The Azzurri head coach Conor O'Shea has made four changes, recalling Leonardo Ghiraldini at hooker for Ornel Gega, Andries van Schalkwyk for George Biagi and, as expected, the fit again Simone Favaro coming in for Abraham Steyn in a rejigged back-row, while Angelo Esposito is preferred to Giulio Bisegni on the right wing. Thankfully for Italy, and indeed the match, Sergio Parisse has been passed fit.
Wake-up call
Schmidt cited the heightened "organisation" and "clarity" O'Shea has brought to the Italian team, and said of his assistants: "Mike Catt is really good at exploiting opportunities and he will have seen a few last week that he will be looking to exploit and we've got to make sure that we don't offer those same opportunities. Brendan Venter has brought a real enjoyment of getting off the line and being very offensive defensively."
Schmidt reckoned the return of the experienced Favaro will add to that given his speed off the line, and noting the way Wales dominated the first 20 minutes last week, added: “To be fair to Italy they didn’t panic, they didn’t try to do things individually, they really tried to work as a group to shut down the Wales threats and did it really well.”
Yet, for much of yesterday’s briefing, the questioning was reflective rather than looking ahead to the Italian game.
"I know one of you guys said we might win the Six Nations but lose our first game; well I hope you are right because I'd love to win the Six Nations and I know the players would and maybe that is the wake-up call."

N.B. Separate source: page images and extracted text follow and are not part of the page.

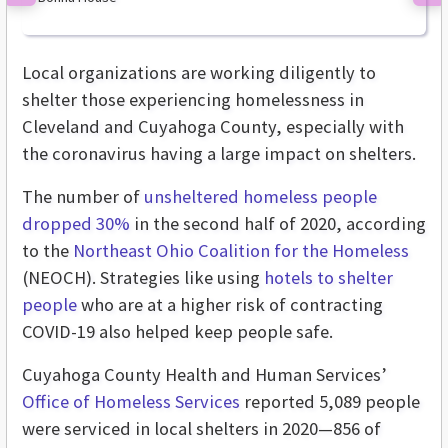
Previous
Ne
Local organizations are working diligently to
shelter those experiencing homelessness in
Cleveland and Cuyahoga County, especially with
the coronavirus having a large impact on shelters.
The number of
unsheltered homeless people
dropped 30%
in the second half of 2020, according
to the
Northeast Ohio Coalition for the Homeless
(NEOCH). Strategies like using
hotels to shelter
people
who are at a higher risk of contracting
COVID-19 also helped keep people safe.
Cuyahoga County Health and Human Services’
Office of Homeless Services
reported 5,089 people
were serviced in local shelters in 2020—856 of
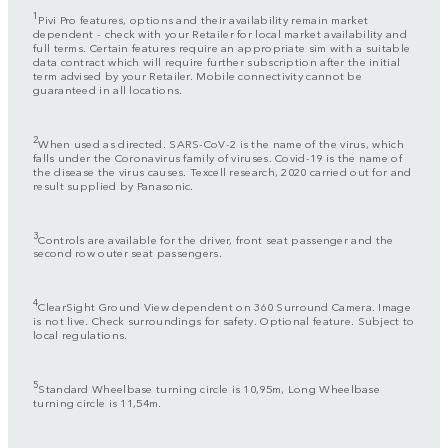
1
Pivi Pro features, options and their availability remain market
dependent - check with your Retailer for local market availability and
full terms. Certain features require an appropriate sim with a suitable
data contract which will require further subscription after the initial
term advised by your Retailer. Mobile connectivity cannot be
guaranteed in all locations.
2
When used as directed. SARS-CoV-2 is the name of the virus, which
falls under the Coronavirus family of viruses. Covid-19 is the name of
the disease the virus causes. Texcell research, 2020 carried out for and
result supplied by Panasonic.
3
Controls are available for the driver, front seat passenger and the
second row outer seat passengers.
4
ClearSight Ground View dependent on 360 Surround Camera. Image
is not live. Check surroundings for safety. Optional feature. Subject to
local regulations.
5
Standard Wheelbase turning circle is 10,95m, Long Wheelbase
turning circle is 11,54m.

“I don’t think there’s anyone who is machine-like enough to have a performance every time that is top-drawer, so unfortunately you might have one or two players who don’t have a great day and the other players get us over the line. We’d a few players who weren’t far off, there wasn’t someone who had a catastrophic performance, but you don’t have to be far off at this grade.”

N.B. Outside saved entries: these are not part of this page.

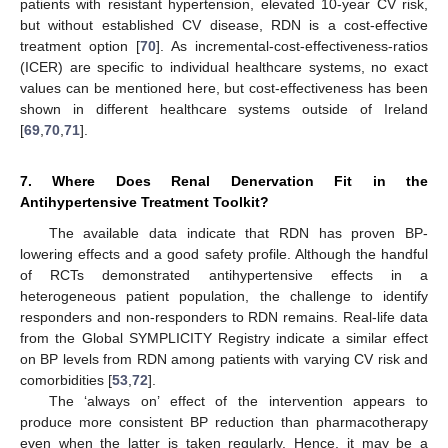
patients with resistant hypertension, elevated 10-year CV risk,
but without established CV disease, RDN is a cost-effective
treatment option [
70
]. As incremental-cost-effectiveness-ratios
(ICER) are specific to individual healthcare systems, no exact
values can be mentioned here, but cost-effectiveness has been
shown in different healthcare systems outside of Ireland
[
69
,
70
,
71
].
7. Where Does Renal Denervation Fit in the
Antihypertensive Treatment Toolkit?
The available data indicate that RDN has proven BP-
lowering effects and a good safety profile. Although the handful
of RCTs demonstrated antihypertensive effects in a
heterogeneous patient population, the challenge to identify
responders and non-responders to RDN remains. Real-life data
from the Global SYMPLICITY Registry indicate a similar effect
on BP levels from RDN among patients with varying CV risk and
comorbidities [
53
,
72
].
The ‘always on’ effect of the intervention appears to
produce more consistent BP reduction than pharmacotherapy
even when the latter is taken regularly. Hence, it may be a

They are only human, after all.
Schmidt, understandably, refuted the notion that the players owe the coaching staff a performance.
“No. Not at all. They might owe something to themselves. At the same time the coaching staff have a huge amount of confidence in them. They are very, very few times in my three and a half years doing this job that we’ve started sluggishly like that. The last time we were shorn of so much experience and there was a real anxiety then that I understood it more,” he said, clearly in reference to the World Cup quarter-final defeat which also clearly bugs him like no other in his tenure as Irish coach.
Sluggish start
On foot of announcing the team, and in the televised or ‘live’ section of his briefing, Schmidt referred back to the infamously delayed bus ride to Murrayfield when asked how he could ensure against another sluggish start.
Maintaining that it wasn’t apathy, Schmidt ventured that it was “a bit of anxiety at not having the full period to warm up. Players get anxious – they’re very routine based and I do think it’s a challenge for a professional player to be adaptable in different circumstances that they can still cope and still start well.”
It was in that context, i. e. still trying to find the reasons for the slow start and reinforcing where they need to learn the lessons from last week, that Schmidt returned to the issue.
When then asked again about his reasons for returning to the subject at the ensuing newspaper briefing, Schmidt said: “It’s not an excuse but it’s something that’s a good challenge for us. As I said, it’s good to be challenged, even in our preparation, and be adaptable and be to cope with it. There was a question about solutions, one of the solutions for us is to be put in positions where we feel a bit of insecurity and a little bit of pressure and be able to cope. Unless you get put in those positions, unless you’re put out of your routine, you don’t know how you’re going to cope.”
All in all though, perhaps best to park it there once and for all, so to speak.